Triple Data Encryption Standard (Triple DES) is a symmetric block cipher-based cryptography standard that uses fixed length keys with three passes of the DES algorithm. As a symmetric cryptographic scheme, DES implementations rely on the same secret keys shared between the sender and the recipient.
As we’ll see later, Triple DES was developed as a way to prevent man in the middle attacks. Let’s take a look at Triple DES — and we’ll start first with DES.
Origin story: Data encryption standard
Encryption keys need to be protected against a confidentiality, integrity or availability (CIA) compromise common in a Man in the Middle attack. As such, multiple rounds of encryption and decryption rounds are implemented with the Data Encryption Standard (DES) algorithm.
In order to reduce the dependence on memory, DES offers an online approach to cryptographic implementation: applying encryption and decryption on the fly, such that the keys are not required to be stored during the transmission.
DES is a block cipher-based scheme, which refers to the memoryless algorithmic implementation to transform large plaintext data units into blocks of cipher text for encryption — and vice versa for decryption. This process is repeated multiple times for pairwise generation of plaintext-ciphertext blocks.
Developed in 1977, the Data Encryption Standard has been the world de facto choice for block cipher-based cryptosystem implementations between 1980 to 2004. Specifically, DES is based on the Feistel cipher design model that uses the substitution and permutation operations alternatively as shown here:
The Feistel block uses multiple rounds functions between a data block and a subkey, with output returning a block of the same size as the input. The first half of the input block is encrypted with the subkey, and the output undergoes an XOR function with the remaining half of the data block. By repeating this process multiple times, the data is encrypted and the mathematical functions are invertible. This means that the same block process or the key schedule can be inverted to decrypt a ciphertext.
Let’s take a look at the DES cryptography operations:
- Expansion: The half block of 32 bits is expanded to length of 48 using expansion permutations.

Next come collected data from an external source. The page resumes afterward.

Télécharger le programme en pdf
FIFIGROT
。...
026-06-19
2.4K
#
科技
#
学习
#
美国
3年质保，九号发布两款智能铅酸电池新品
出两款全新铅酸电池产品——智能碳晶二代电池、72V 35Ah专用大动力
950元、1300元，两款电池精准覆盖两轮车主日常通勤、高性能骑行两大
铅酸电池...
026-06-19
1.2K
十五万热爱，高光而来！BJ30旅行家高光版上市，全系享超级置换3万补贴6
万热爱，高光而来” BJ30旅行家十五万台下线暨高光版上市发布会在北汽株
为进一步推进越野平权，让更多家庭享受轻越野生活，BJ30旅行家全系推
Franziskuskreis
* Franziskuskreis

- Key mixing: An XOR operation is applied to this data with the 16 subkeys of 48-bit length for each round.
- Substitution: The resultant block is further divided into smaller blocks of 6 bits and processed with the Substitution box, which generates a nonlinear transformation of the input data using a lookup table for the S-box.

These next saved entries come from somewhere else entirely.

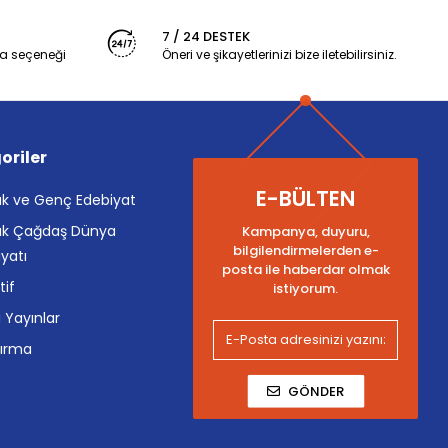
7 / 24 DESTEK
a seçeneği
Öneri ve şikayetlerinizi bize iletebilirsiniz.
oriler
E-BÜLTEN
k ve Genç Edebiyat
k Çağdaş Dünya
Kampanya, duyuru,
bilgilendirmelerden e-
yatı
posta ile haberdar olmak
tif
istiyorum.
i Yayınlar
tırma
GÖNDER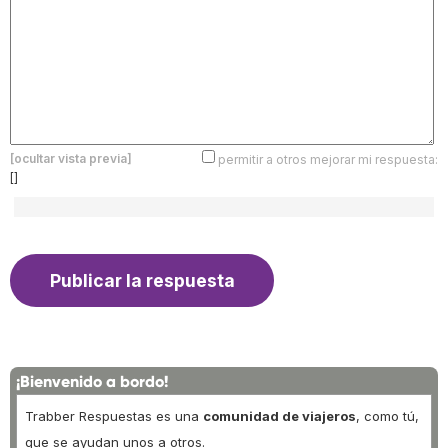
[ocultar vista previa]
permitir a otros mejorar mi respuesta:
[]
¡Bienvenido a bordo!
Trabber Respuestas es una
comunidad de viajeros
, como tú,
que se ayudan unos a otros.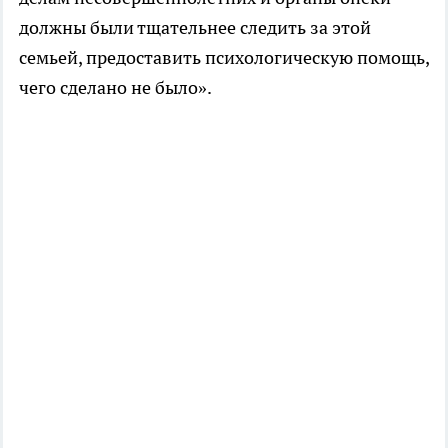
должны были тщательнее следить за этой
семьей, предоставить психологическую помощь,
чего сделано не было».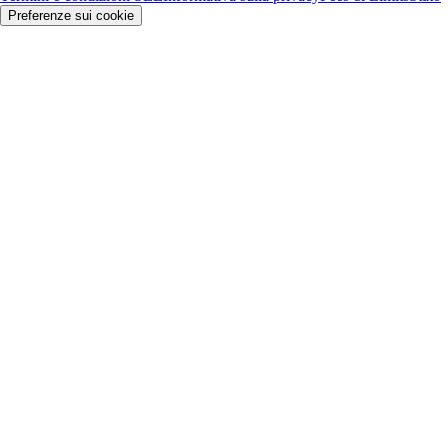
Preferenze sui cookie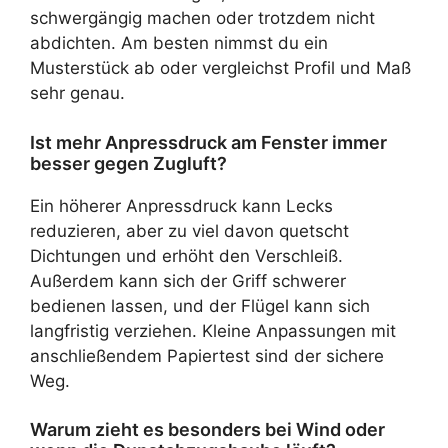
schwergängig machen oder trotzdem nicht
abdichten. Am besten nimmst du ein
Musterstück ab oder vergleichst Profil und Maß
sehr genau.
Ist mehr Anpressdruck am Fenster immer
besser gegen Zugluft?
Ein höherer Anpressdruck kann Lecks
reduzieren, aber zu viel davon quetscht
Dichtungen und erhöht den Verschleiß.
Außerdem kann sich der Griff schwerer
bedienen lassen, und der Flügel kann sich
langfristig verziehen. Kleine Anpassungen mit
anschließendem Papiertest sind der sichere
Weg.
Warum zieht es besonders bei Wind oder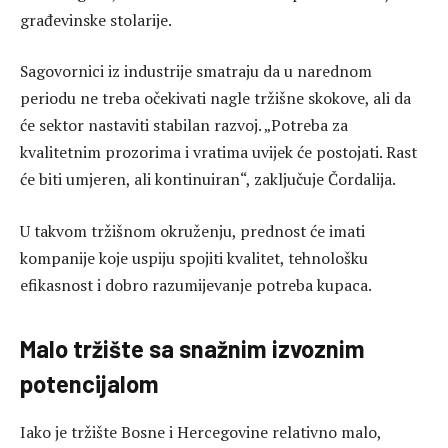
građevinske stolarije.
Sagovornici iz industrije smatraju da u narednom
periodu ne treba očekivati nagle tržišne skokove, ali da
će sektor nastaviti stabilan razvoj. „Potreba za
kvalitetnim prozorima i vratima uvijek će postojati. Rast
će biti umjeren, ali kontinuiran“, zaključuje Čordalija.
U takvom tržišnom okruženju, prednost će imati
kompanije koje uspiju spojiti kvalitet, tehnološku
efikasnost i dobro razumijevanje potreba kupaca.
Malo tržište sa snažnim izvoznim
potencijalom
Iako je tržište Bosne i Hercegovine relativno malo,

- Permutation: The output is rearranged using a fixed permutation using the P-box.
Triple DES algorithm
Now, let’s turn to Triple DES. Here is a description of the Triple-DES algorithm implementation:
The Encryption scheme can be denoted as:
- C(x) = EK3(DK2(EK1(P(x))))
- Encrypt plaintext using the key K1; decrypt using key K2 and encrypt the resultant using K3.
And the Decryption scheme can be denoted as:
- P(x) = DK3(EK2(DK1(C(x))))
- Decrypt the plaintext using the key K1; encrypt using key K2 and decrypt the resultant using K3.
- P(x) is the plaintext
- C(x) is the ciphertext
- EK is the encryption using a key K
- DK is the decryption using a key K
When to use DES vs Triple DES
The DES block cipher method is particularly suitable for low-memory hardware processing units — the same code and circuit implementation can be used for both the encryption and decryption process.

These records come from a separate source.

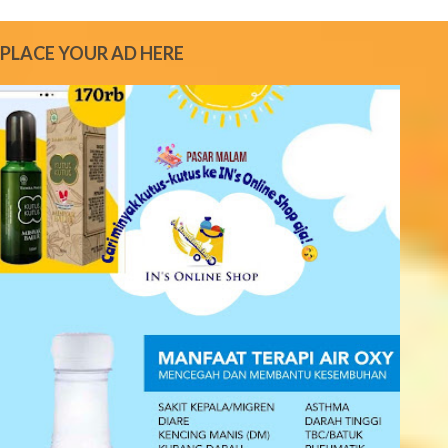
m
m
e
PLACE YOUR AD HERE
n
t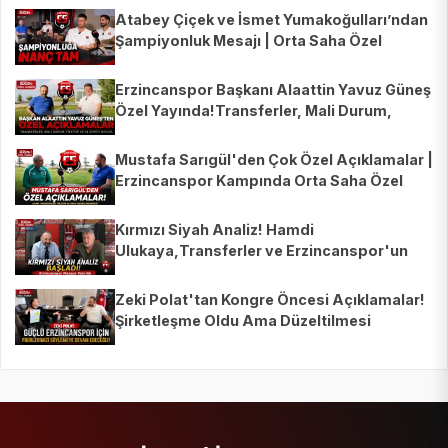
Atabey Çiçek ve İsmet Yumakoğulları’ndan
Şampiyonluk Mesajı | Orta Saha Özel
Erzincanspor Başkanı Alaattin Yavuz Güneş
Özel Yayında!Transferler, Mali Durum,
Fikstür ve AŞ Süreci
Mustafa Sarıgül'den Çok Özel Açıklamalar |
Erzincanspor Kampında Orta Saha Özel
Yayını | Recep Çetin
Kırmızı Siyah Analiz! Hamdi
Ulukaya,Transferler ve Erzincanspor'un
Yeni Sezonu Masaya Yatırıldı
Zeki Polat'tan Kongre Öncesi Açıklamalar!
Şirketleşme Oldu Ama Düzeltilmesi
Gereken Maddeler Var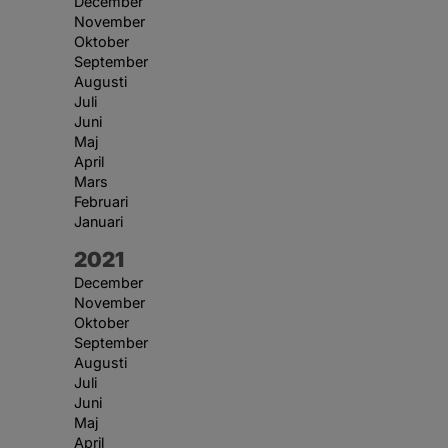
December
November
Oktober
September
Augusti
Juli
Juni
Maj
April
Mars
Februari
Januari
År:
2021
December
November
Oktober
September
Augusti
Juli
Juni
Maj
April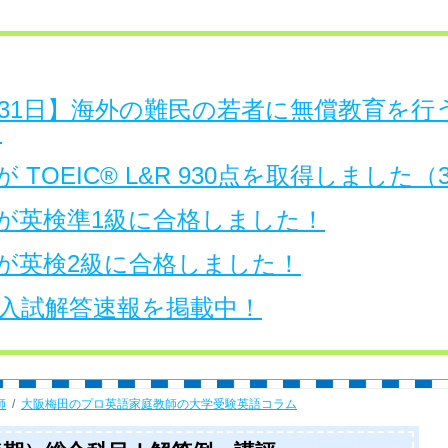
日～31日】海外の難民の若者に無償教育を
。
 TOEIC® L&R 930点を取得しました
が英検準1級に合格しました！
が英検2級に合格しました！
大学入試解答速報を掲載中！
師
大阪梅田のプロ英語家庭教師の大学受験英語コラム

The Triple-DES scheme was introduced in 1978, only a year later. It uses three DES iterations as the encryption and decryption process. This scheme uses a 168-bit key, offers improved security — but is slower than the standard DES implementation.
In 1999, a variation of Triple DES was introduced which uses the same keys for all three passes of the DES (and inverse-DES) algorithm. This is known as the 2-TDES algorithm and uses a key length of 112 bits.
The idea behind using three DES passes instead of two is designed to prevent Man in the Middle attacks. In a setting with Double-DES implementation, an adversary could read the encrypted output of the DES passes at each end of the stream. They could then use a brute-force attack to find relationships between the block set and the mathematical operator. Keys that produce the same result in either direction could also be identified as possible solutions to the DES implementation. This is known as the classical collision attack — it’s possibly faster than using a brute-force attack.
According to NIST (publication 800-67), here are the specs:
- Single DES offers 56 bit security which was already inadequate compared to alternative schemes in 1977.
- Double DES improved the security to 72-bit level.
- The 2-key Triple DES which uses the same key values for the Keys K1 and K3 offer an 80-bit security level, which has been acceptable until 2009.
- Finally, the Triple DES scheme that uses three different keys offers a 100-bit security level which is considered acceptable until the year 2030.
Other cryptographic algorithms
An alternative is the AES algorithm that is as strong as Triple DES — but more efficient with its 128 bit block length and key length of 128-192-256 bits. You’ll also want to consider post-quantum cryptography and overall key management.